• _ФРАГМЕНТ ТЕКСТА_:
-------------------------
Дальше начинаются трудности и варианты. Если задумали нечто глобальное, то готовы к подвигам, какие никому не снились. На единовременное усилие мы способны как никто. Повернуть реки вспять — это по-нашему. Понастроить огромные города на вечной мерзлоте — это пожалуйста. Поднять целину на миллионе гектаров — нет проблем. И знаете, что удивительно? Я ведь работал на целине, могу рассказать.

Казалось бы, гигантское дело — распахать степь, где всю жизнь рос один бурьян. Значит, надо распланировать, выверить, разбить на участочки, скорректировать... Ничего подобного. Это нам скучно. Так мы не любим. Нас это не вдохновляет. Установка была совершенно другой: сразу, одним махом все распахать и засеять. Все одинаково! «САМА ПОЙДЕТ» — вот наша вера. «СХВАТИТСЯ, НИКУДА НЕ ДЕНЕТСЯ» — вот магия. То есть, хотя и надо было вставать в пять утра, чинить трактор, работать до ночи, все это как бы не было физически связано с результатом. Результат не накапливался, а магически получался. И значит, вставать в пять утра и держать трактор в порядке имело к делу такое же отношение, как варка костей к эффективности заговора.

Вы скажете: ну, все это было при коммунистах. Для вас, разумеется, дела давно минувших дней, преданья старины глубокой. Хорошо, тогда перейдем к более близким временам.

Вот возникла необходимость перевести страну из феодализма в постиндустриальное состояние — это уже при вас, да? Прекрасно! Как рассуждали бы в других странах: предстоит гигантская общественная перестройка. Надо переналадить всю структуру, создать новые места работы, перестроить условия жизни и труда сотен миллионов, да еще на такой огромной территории. Процесс этот должен растянуться минимум лет на 20. А что такое 20 лет? Жизнь целого поколения. Значит, надо все продумать и делать так, чтобы люди в это время жили относительно нормально. Чтобы сам переходный период стал для них формой существования. Трудно это сделать? Да. Но возможно. Хотя бы поставить такую задачу. Хотя бы решать.
-------------------------
• _ЗАДАНИЕ A_:
Представьте в виде нумерованного списка строки записей: всё от строки, содержащей «common name: Bilberry», и вниз до строки, содержащей «scientific name: Peromyscus leucopus», включая обе. Пустые строки пропустите.
Фрагмент текста и записи взяты из разных источников.

• _ЗАПИСАННЫЕ ДАННЫЕ_:
-------------------------
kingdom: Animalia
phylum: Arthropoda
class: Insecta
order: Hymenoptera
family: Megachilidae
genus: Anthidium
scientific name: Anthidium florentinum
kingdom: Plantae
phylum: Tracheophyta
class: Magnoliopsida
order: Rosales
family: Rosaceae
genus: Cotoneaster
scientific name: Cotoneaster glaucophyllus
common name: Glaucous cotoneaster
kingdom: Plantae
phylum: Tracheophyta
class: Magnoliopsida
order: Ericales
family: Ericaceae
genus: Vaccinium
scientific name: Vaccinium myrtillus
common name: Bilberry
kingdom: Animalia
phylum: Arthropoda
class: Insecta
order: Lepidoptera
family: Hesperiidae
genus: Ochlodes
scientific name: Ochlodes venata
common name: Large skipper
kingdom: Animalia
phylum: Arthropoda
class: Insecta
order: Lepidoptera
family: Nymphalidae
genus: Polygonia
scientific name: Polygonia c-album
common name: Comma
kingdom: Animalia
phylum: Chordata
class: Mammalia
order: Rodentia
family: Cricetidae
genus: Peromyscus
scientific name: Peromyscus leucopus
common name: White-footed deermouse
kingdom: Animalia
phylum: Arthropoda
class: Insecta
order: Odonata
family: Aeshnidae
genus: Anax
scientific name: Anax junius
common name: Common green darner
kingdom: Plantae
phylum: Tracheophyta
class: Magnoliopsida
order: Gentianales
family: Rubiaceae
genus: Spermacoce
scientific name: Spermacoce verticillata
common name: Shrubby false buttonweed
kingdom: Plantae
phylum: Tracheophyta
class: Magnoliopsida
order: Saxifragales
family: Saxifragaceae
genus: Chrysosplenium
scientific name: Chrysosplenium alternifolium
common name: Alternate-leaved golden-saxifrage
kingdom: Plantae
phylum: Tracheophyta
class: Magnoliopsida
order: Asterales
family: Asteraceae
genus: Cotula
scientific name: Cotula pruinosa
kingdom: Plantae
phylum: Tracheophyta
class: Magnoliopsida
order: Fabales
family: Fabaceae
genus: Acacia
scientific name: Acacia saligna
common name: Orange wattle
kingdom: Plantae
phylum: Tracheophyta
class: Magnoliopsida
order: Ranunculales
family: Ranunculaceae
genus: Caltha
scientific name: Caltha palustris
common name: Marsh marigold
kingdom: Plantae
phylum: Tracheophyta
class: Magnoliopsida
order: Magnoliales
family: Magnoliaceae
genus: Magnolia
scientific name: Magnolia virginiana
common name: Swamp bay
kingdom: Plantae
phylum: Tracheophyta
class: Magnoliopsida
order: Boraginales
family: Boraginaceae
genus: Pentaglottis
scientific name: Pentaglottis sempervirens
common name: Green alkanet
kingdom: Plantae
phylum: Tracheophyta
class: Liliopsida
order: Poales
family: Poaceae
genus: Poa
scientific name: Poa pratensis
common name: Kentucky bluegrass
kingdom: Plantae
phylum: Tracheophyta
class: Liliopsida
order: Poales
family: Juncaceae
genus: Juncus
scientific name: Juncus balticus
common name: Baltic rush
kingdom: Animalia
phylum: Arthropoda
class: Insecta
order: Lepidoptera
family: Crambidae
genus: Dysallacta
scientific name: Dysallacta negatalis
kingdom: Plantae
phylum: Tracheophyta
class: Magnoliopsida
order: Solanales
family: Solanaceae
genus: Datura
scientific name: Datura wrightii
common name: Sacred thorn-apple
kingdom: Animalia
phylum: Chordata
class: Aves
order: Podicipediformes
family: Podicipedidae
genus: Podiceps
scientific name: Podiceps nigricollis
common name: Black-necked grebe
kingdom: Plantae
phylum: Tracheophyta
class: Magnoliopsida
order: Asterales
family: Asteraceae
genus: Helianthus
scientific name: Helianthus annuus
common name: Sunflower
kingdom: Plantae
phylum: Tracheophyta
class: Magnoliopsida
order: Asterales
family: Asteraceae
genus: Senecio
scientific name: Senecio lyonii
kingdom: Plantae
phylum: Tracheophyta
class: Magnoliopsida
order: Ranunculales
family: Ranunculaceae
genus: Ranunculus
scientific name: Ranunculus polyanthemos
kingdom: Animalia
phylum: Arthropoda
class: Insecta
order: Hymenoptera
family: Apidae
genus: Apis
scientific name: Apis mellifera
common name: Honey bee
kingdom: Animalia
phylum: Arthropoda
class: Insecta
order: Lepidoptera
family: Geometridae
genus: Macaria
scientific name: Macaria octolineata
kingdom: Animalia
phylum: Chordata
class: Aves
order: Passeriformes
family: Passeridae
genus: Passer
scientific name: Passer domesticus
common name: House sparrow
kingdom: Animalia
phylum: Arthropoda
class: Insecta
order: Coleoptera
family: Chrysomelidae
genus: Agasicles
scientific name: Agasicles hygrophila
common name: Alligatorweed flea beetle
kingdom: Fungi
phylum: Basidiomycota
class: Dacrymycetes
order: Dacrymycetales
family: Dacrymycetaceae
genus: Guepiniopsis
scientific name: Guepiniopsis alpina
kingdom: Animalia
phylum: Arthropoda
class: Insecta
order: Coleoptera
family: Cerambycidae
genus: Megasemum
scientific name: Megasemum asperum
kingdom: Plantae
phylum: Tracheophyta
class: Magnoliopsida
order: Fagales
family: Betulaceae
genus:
-------------------------
• _ЗАДАНИЕ B_:
Допишите продолжение рассуждения о подъеме целины и переводе страны к постиндустриальному состоянию, начиная сразу после его последней фразы.

• _ОТВЕТ A_:
1. common name: Bilberry
2. kingdom: Animalia
3. phylum: Arthropoda
4. class: Insecta
5. order: Lepidoptera
6. family: Hesperiidae
7. genus: Ochlodes
8. scientific name: Ochlodes venata
9. common name: Large skipper
10. kingdom: Animalia
11. phylum: Arthropoda
12. class: Insecta
13. order: Lepidoptera
14. family: Nymphalidae
15. genus: Polygonia
16. scientific name: Polygonia c-album
17. common name: Comma
18. kingdom: Animalia
19. phylum: Chordata
20. class: Mammalia
21. order: Rodentia
22. family: Cricetidae
23. genus: Peromyscus
24. scientific name: Peromyscus leucopus

• _ОТВЕТ B_:
Ничего подобного и в помине не было. Снова одним махом, одним прыжком перескочить от крайне централизованной советской экономики к самому крайнему же варианту либеральной рыночной. Не постепенно, а сразу. Видите: строй изменился, а закон Паркинсона действует. Он глубже лежит, он в подпочве, социальная система на нем укрепляется, а не он вырастает из нее.

Между прочим, при подобной склонности скорость общественных процессов может быть существенно выше, чем в других странах. Согласно академику Понтрягину, оптимальное управление лежит на границе между «вперед» и «назад». В иной цивилизационной среде можно просто сказать человеку: иди по средней линии, но для российского характера это неправильно. Сейчас, здесь и сразу — вот наш способ. Затем в обратную сторону. Так сказать, метод противоречивых повышенных требований. Но он может сработать, если им пользоваться с умом и, главное, с ювелирной точностью.

Из этого закона много следствий, на которых я не буду останавливаться. Упомяну только ПРИНЦИП МАННЫ НЕБЕСНОЙ, то есть какой-то установки на халявное счастье с завтрашнего дня. Он проходит через весь фольклор и всю историю. Помните, в сказках: то щука выскочит из проруби и вмиг отвалит столько, что в других странах до пенсии не накопишь. То печка сама вкусности напечет. А Иванушка или Емеля плюют в потолок: либо богачка какая заграничная влюбится, пусть хоть в виде лягушки. Либо рыбка золотая приплывет и спросит: «Чего тебе надобно, старче?»

Богатство с трудом напрямую никак не связано, мирским законам не подчиняется. Думаете, это сказки? А то, как мы бюджет обсуждаем, хотим, чтобы кто-то нам его вмиг наполнил, да так, чтобы налоги не платить, а расходы увеличивать — тоже сказки?

Закон «В общем и целом», или Принцип обязательной незавершенности

В России любят всякие начинания. Как мэр я постоянно получаю приглашения на Первые съезды. И знаете, что заметил? Второй, а тем более третий, съезд — большая редкость.

У нас обожают начала, но совершенно невозможно добиться, чтобы что-то было доведено до конца. Это тоже закон Паркинсона. Строители его давно сформулировали применительно к своему делу: «РЕМОНТ НЕВОЗМОЖНО ЗАКОНЧИТЬ, ЕГО МОЖНО ТОЛЬКО ПРЕКРАТИТЬ».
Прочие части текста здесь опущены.